Part 3: Showing all the questions

Use the show_data.php from the previous lab as a model to create a new script called show_questions.php
Note that the only change you need to make is to use the correct table name in the query.
Save show_questions.php
Use WinSCP to connect to the server and upload your lab folder to the server
Use your two scripts to insert two real questions into you table.
Verify that all the fields are correctly inserted.

Part 4: Script Integration

The two scripts you created can be unified into one combined script where after you insert a new question the table of questions is displayed so you can see that the insertion worked.
Think of the insert script as a big if statement where you either (a) generate the form or (b) perform the insertion and then display all the question data. The key is that you also need to generate a hyperlink so you can go back to the form. When you click the hyperlink, the Insert button's value will be null and the form will be regenerated.
Here you can simply cut and paste code from show_questions.php to insert_question.php.

Part 5: Displaying a question

In this part, we will create a script that will randomly selects a question from the database and use it to generate a form for actually submitting an answer to a question.

Your finished form should look like this:
screenshot

Help & Hints:

Use your insert question script as starting document and save it as get_question.php

At the top of the document use PHP code to run the following query:

SELECT question, choice1, choice2, choice3, choice4 FROM Questions????? ORDER BY RAND()

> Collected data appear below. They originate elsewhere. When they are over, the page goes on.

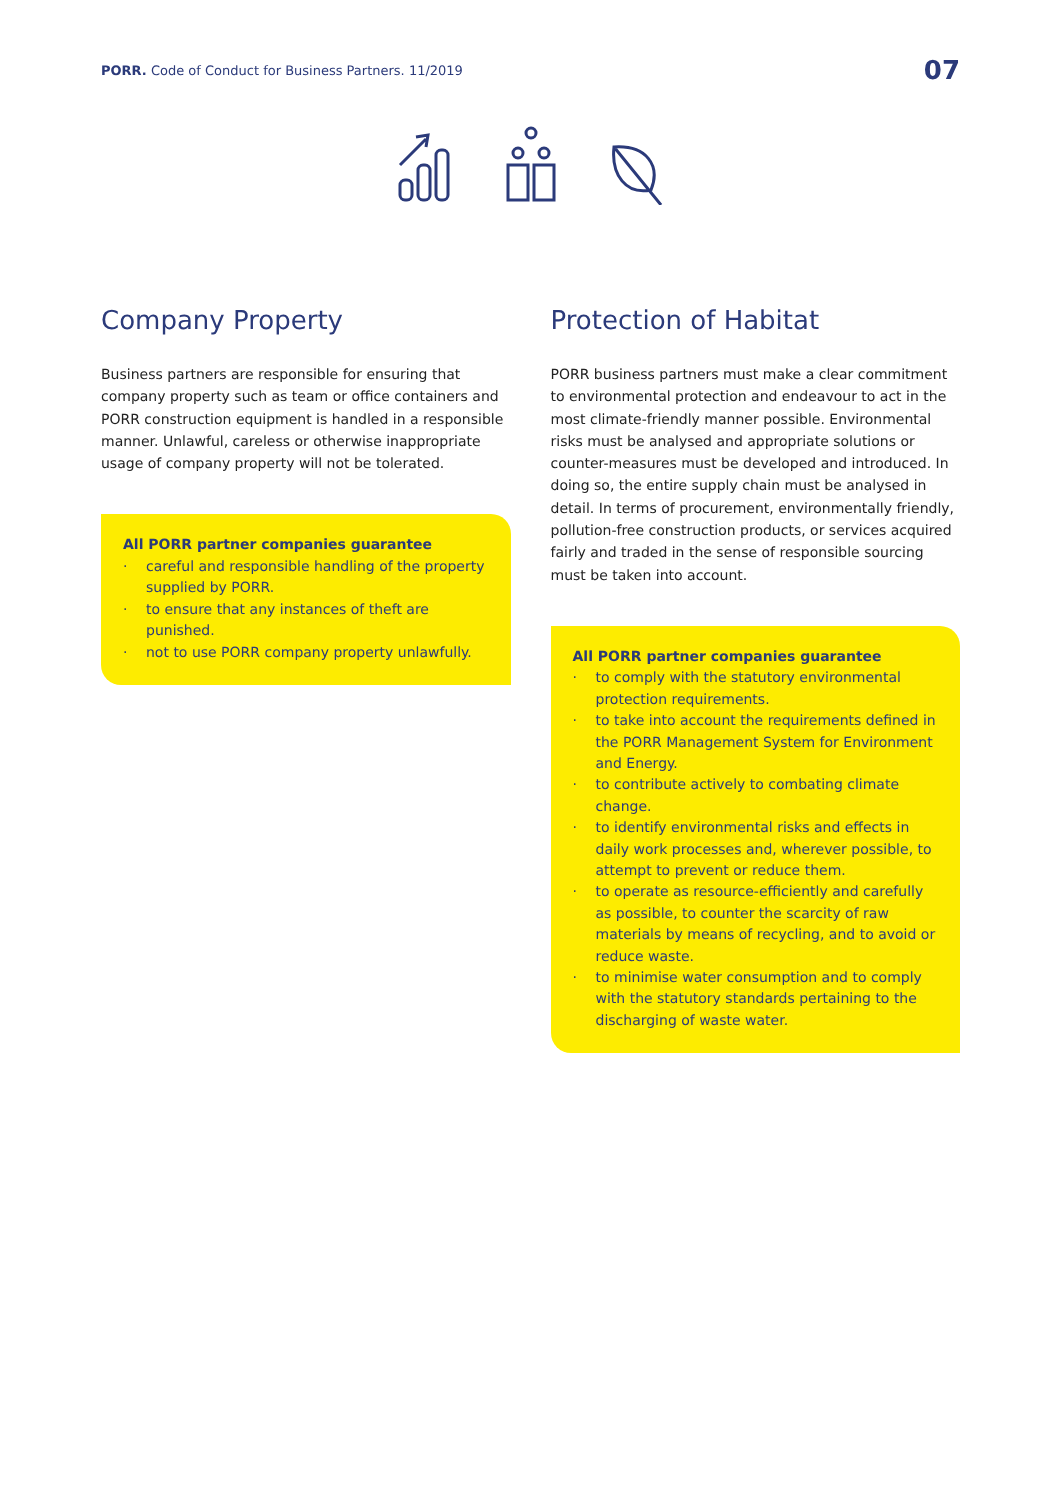PORR. Code of Conduct for Business Partners. 11/2019
07
Company Property
Business partners are responsible for ensuring that company property such as team or office containers and PORR construction equipment is handled in a responsible manner. Unlawful, careless or otherwise inappropriate usage of company property will not be tolerated.
All PORR partner companies guarantee
· careful and responsible handling of the property supplied by PORR.
· to ensure that any instances of theft are punished.
· not to use PORR company property unlawfully.
Protection of Habitat
PORR business partners must make a clear commitment to environmental protection and endeavour to act in the most climate-friendly manner possible. Environmental risks must be analysed and appropriate solutions or counter-measures must be developed and introduced. In doing so, the entire supply chain must be analysed in detail. In terms of procurement, environmentally friendly, pollution-free construction products, or services acquired fairly and traded in the sense of responsible sourcing must be taken into account.
All PORR partner companies guarantee
· to comply with the statutory environmental protection requirements.
· to take into account the requirements defined in the PORR Management System for Environment and Energy.
· to contribute actively to combating climate change.
· to identify environmental risks and effects in daily work processes and, wherever possible, to attempt to prevent or reduce them.
· to operate as resource-efficiently and carefully as possible, to counter the scarcity of raw materials by means of recycling, and to avoid or reduce waste.
· to minimise water consumption and to comply with the statutory standards pertaining to the discharging of waste water.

The query above selects all the questions and orders them randomly.
We just have to fetch the first one:
```
$row = $result->fetch_row();
```
$row is a regular array that has the five fields we selected. Thus, we can copy them to PHP variables as follows:
```
$q = $row[0];
$c1 = $row[1];
$c2 = $row[2];
```

In the body of the HTML document, we can generate the form from the PHP variables as follows:

		<form method="post" action="get_question.php">
		
		<label><? echo $q ?><br>
		</label><br>
		
		<label>
		<? echo $c1 ?>
		<input type="radio" name="answer" value="1">
		</label><br>

Notice that the form calls itself. In project 4, you will implement the processing of this dynamically generated form, which is complicated because we have to secretly store the answer.

DELIVERABLE

Create a zip file of your lab8 folder called lab8.zip and submit the file in Blackboard.

In the comment area of Blackboard put your partner's name.